Premios anuales de la academia de las artes y las ciencias cinematográficas de España, popularmente conocidos como los premios LLORA debido a su lema: cada año un quejío, cada año un lamento (escuchando el de 2018, se diría que existe una ley que prohíbe a las empresarias con pasta –que las hay y muchas– producir maravillosas películas rebosantes de talento escritas, dirigidas y protagonizadas por mujeres).
Estos premios se entregan en una gala que, como espectáculo, viene a ser una especie de mantra consistente en escuchar cuarenta veces un discurso idéntico,
en el que solo cambian los nombres propios, y cuyo interés es tan
apasionante como contemplar durante tres horas un rebaño de ovejas
pastando inmóviles en un prado.
Desde el punto de vista sociológico y antropológico, la gala permite hacer tres descubrimientos:
Primero: El valor primordial del cineasta español, es la familia. Sería impensable una dedicatoria del tipo: brindo este premio a mis múltiples y sensuales amantes porque gracias a su apoyo moral, y pese a la banda de cretinos de mi familia, he conseguido llevar a cabo esta película. La familia ocupa el pináculo en el altar del cineasta español,
y algunos, para resaltarlo, llegan incluso a conversar con sus
parientes desde el escenario (tal vez porque en casa no se hablan).
Para transmtir este sentimiento de familia, qué
mejor que llevarse a la madre, ese personaje-musa que tan grandes
alegrías ha dado a los creadores de melodramas y tan grandes placeres a
los autores de relatos incestuosos. El padre, en cambio, apenas
aparece; no sé si porque desde el punto de vista de la dramaturgia es
menos conmovedor, y por tanto da menos juego, o porque fotogénicamente
no resulta tan presentable o porque como transmisor de valores y talento
se lo considera un elemento secundario y prescindible, o sea: el
eslabón sobrante de la cadena.
Únicamente se echa en falta, en esta Casa de la pradera del cine español,
a los niños.
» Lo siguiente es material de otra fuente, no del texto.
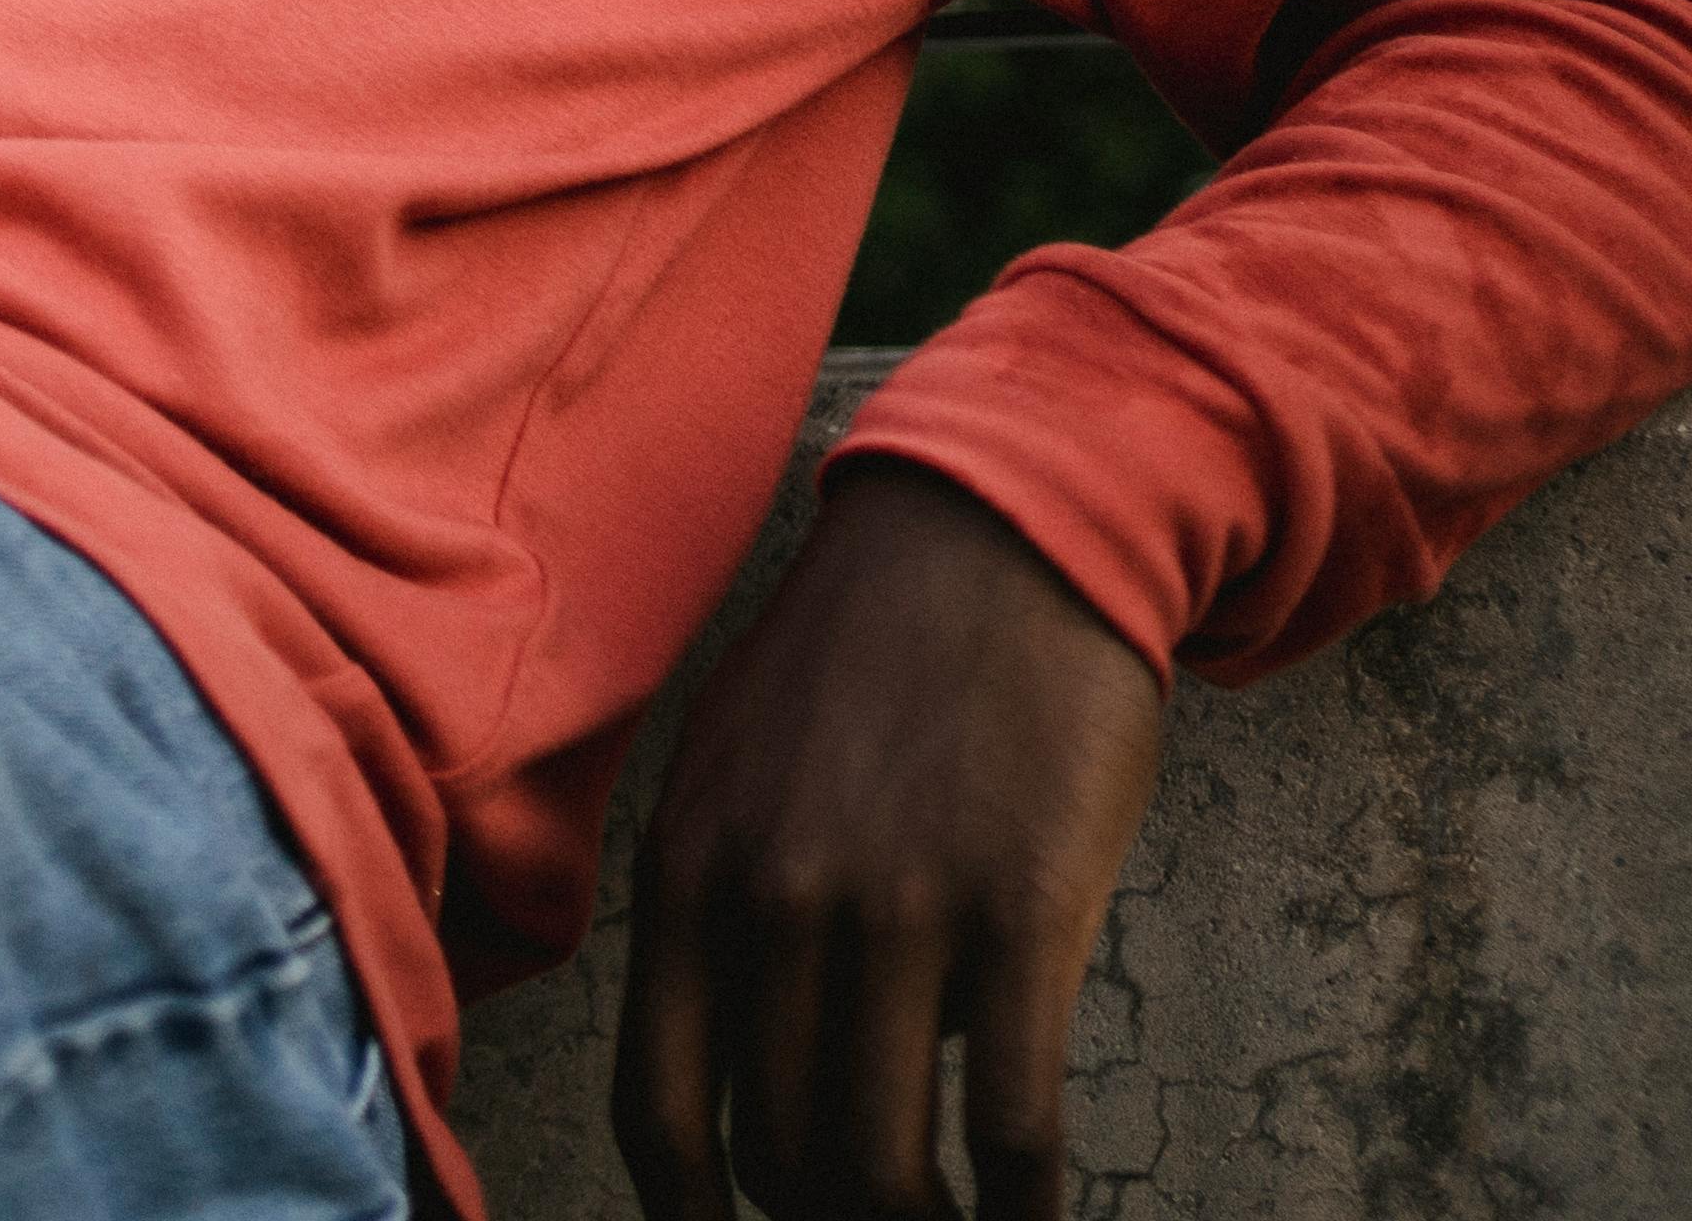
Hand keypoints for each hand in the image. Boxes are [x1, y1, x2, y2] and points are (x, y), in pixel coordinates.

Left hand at [615, 460, 1166, 1220]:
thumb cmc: (866, 659)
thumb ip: (718, 900)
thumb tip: (726, 1045)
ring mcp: (898, 909)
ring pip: (885, 1160)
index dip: (689, 1212)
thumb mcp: (732, 764)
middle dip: (826, 1215)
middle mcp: (775, 900)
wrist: (996, 539)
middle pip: (780, 1150)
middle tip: (874, 1214)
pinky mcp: (1023, 911)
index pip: (655, 1105)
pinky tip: (1036, 1209)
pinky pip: (1015, 1117)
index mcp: (688, 870)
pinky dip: (1025, 1198)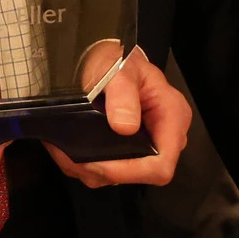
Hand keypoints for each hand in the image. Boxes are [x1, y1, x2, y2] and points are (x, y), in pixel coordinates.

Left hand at [44, 46, 191, 187]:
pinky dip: (87, 166)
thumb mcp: (120, 69)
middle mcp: (164, 137)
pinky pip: (109, 172)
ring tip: (66, 151)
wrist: (109, 60)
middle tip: (71, 155)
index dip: (131, 171)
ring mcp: (148, 147)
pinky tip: (72, 150)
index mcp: (172, 116)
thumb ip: (122, 93)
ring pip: (120, 177)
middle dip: (103, 170)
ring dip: (89, 170)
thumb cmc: (119, 61)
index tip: (98, 162)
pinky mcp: (131, 153)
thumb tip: (125, 127)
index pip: (161, 164)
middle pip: (140, 175)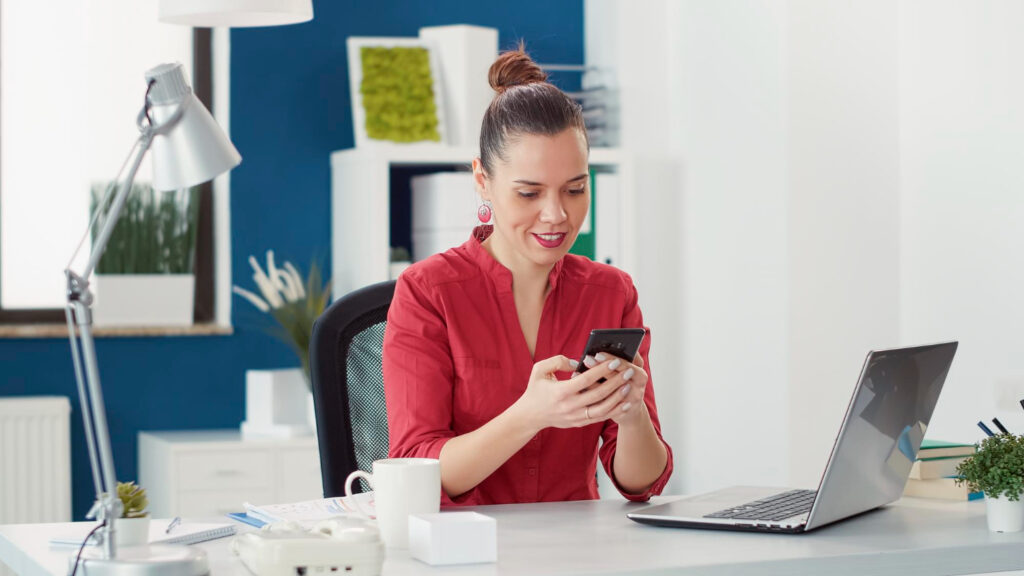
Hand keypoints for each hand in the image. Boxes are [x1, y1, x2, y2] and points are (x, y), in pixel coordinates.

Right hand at [512, 354, 632, 433]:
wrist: (530, 416)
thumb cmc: (535, 390)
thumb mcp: (539, 370)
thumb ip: (557, 361)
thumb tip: (577, 361)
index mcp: (561, 392)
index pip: (586, 380)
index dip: (601, 370)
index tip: (614, 362)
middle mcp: (570, 406)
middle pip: (599, 394)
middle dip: (616, 382)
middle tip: (628, 372)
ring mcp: (576, 416)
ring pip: (603, 409)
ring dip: (618, 397)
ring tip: (628, 386)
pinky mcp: (579, 423)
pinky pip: (600, 417)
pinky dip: (614, 410)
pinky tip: (623, 402)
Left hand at [585, 352, 649, 426]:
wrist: (632, 410)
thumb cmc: (629, 382)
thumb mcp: (633, 369)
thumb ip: (627, 358)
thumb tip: (613, 348)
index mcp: (640, 376)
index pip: (626, 365)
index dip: (611, 359)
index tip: (598, 354)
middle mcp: (636, 390)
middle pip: (615, 378)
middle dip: (600, 368)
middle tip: (587, 359)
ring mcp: (627, 402)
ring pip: (607, 393)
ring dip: (591, 382)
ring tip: (577, 373)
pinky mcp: (618, 412)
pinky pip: (601, 404)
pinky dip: (590, 395)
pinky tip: (579, 388)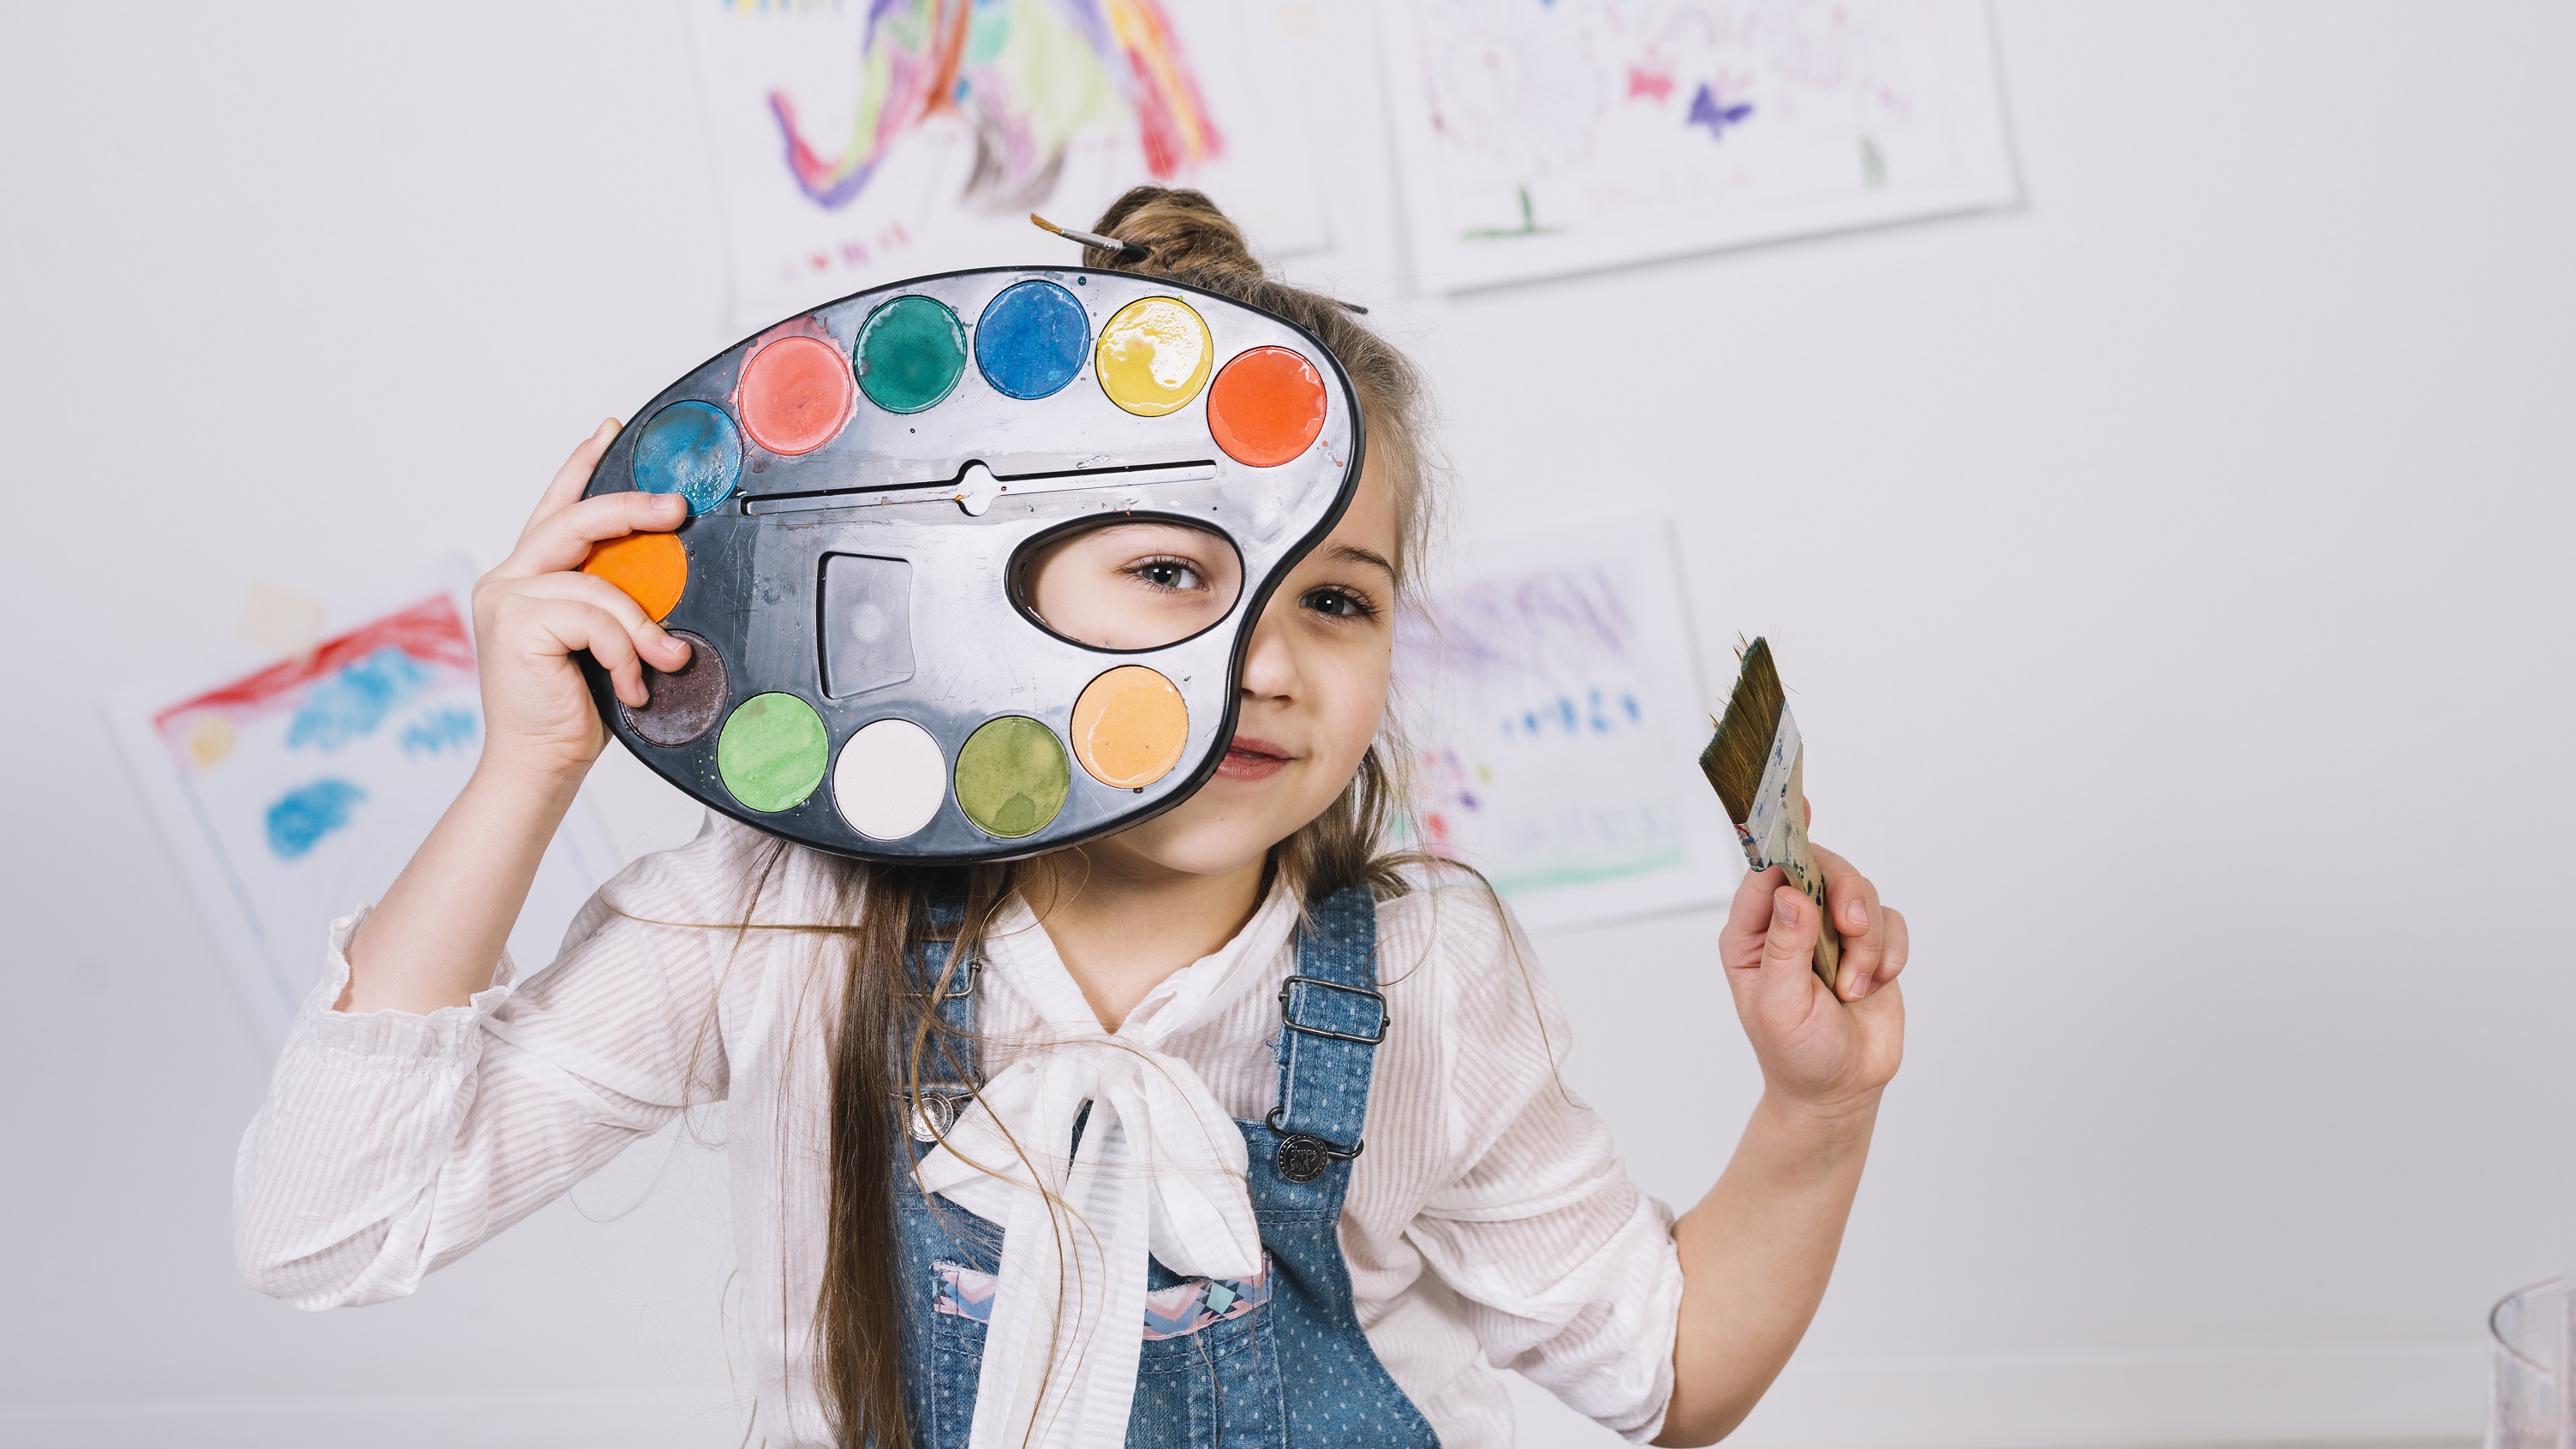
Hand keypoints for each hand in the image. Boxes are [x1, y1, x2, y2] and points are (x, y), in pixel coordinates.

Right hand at [470, 420, 691, 781]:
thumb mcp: (608, 643)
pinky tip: (630, 686)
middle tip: (677, 508)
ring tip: (663, 662)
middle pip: (576, 521)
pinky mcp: (515, 622)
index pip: (557, 508)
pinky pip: (596, 617)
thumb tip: (670, 573)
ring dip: (641, 628)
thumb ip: (621, 603)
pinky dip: (625, 652)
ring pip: (598, 584)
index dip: (582, 466)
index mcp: (529, 578)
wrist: (541, 767)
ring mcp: (507, 597)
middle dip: (631, 509)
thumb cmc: (576, 710)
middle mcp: (509, 578)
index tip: (610, 428)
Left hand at [1718, 813, 1908, 1114]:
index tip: (1800, 808)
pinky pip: (1891, 921)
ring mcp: (1831, 930)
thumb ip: (1785, 948)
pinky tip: (1870, 987)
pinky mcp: (1870, 944)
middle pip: (1821, 868)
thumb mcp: (1779, 1005)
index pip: (1765, 871)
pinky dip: (1888, 955)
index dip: (1782, 838)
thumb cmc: (1796, 1052)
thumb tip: (1791, 894)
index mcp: (1752, 933)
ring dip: (1866, 942)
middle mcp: (1791, 922)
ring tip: (1852, 985)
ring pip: (1861, 894)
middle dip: (1844, 894)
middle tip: (1851, 928)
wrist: (1840, 1090)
El próximo año podrían llevarlos porque, para culminar la
estampa de familia feliz, nada como unos niños correteando de acá para
allá y haciendo eso que todos los niños del mundo saben hacer
maravillosamente bien de una manera innata: tocarle los cojones al primero que pillan.
Segundo: el cineasta español es un ser sociable y solidario
que jamás se olvida de los conocidos, amigos y colaboradores hasta el
punto de que estos parecen constituir su segunda familia (lo cual
resulta meritorio, con lo duro que es ya aguantar una).
Tercero: el cineasta español es muy agradecido con el patrón que lo ha contratado,
algo muy comprensible en un sector donde la oferta de trabajo es
infinitamente inferior a la demanda, lo cual favorece abusos diversos
enraizados en el pasado e inevitables en el futuro.
Como se puede ver, el cineasta español es el prototipo perfecto de ciudadano ejemplar: amante de la familia, sociable, buen amigo y respetuoso con el patrón que le da de comer.
Si tenemos en cuenta que hace ahora cien años, cuando los judíos comenzaban a levantar Hollywood, el
mundo del cine era famoso por unas bacanales orgiásticas en las que,
aparte del sexo y algún que otro homicidio más o menos casual, corrían
el alcohol y la coca, la evolución de los cineastas, españoles en este caso, no deja de congratularnos. Aunque tampoco conviene olvidar que el cine, fábrica de quimeras, es un manojo de simulaciones y de mentiras.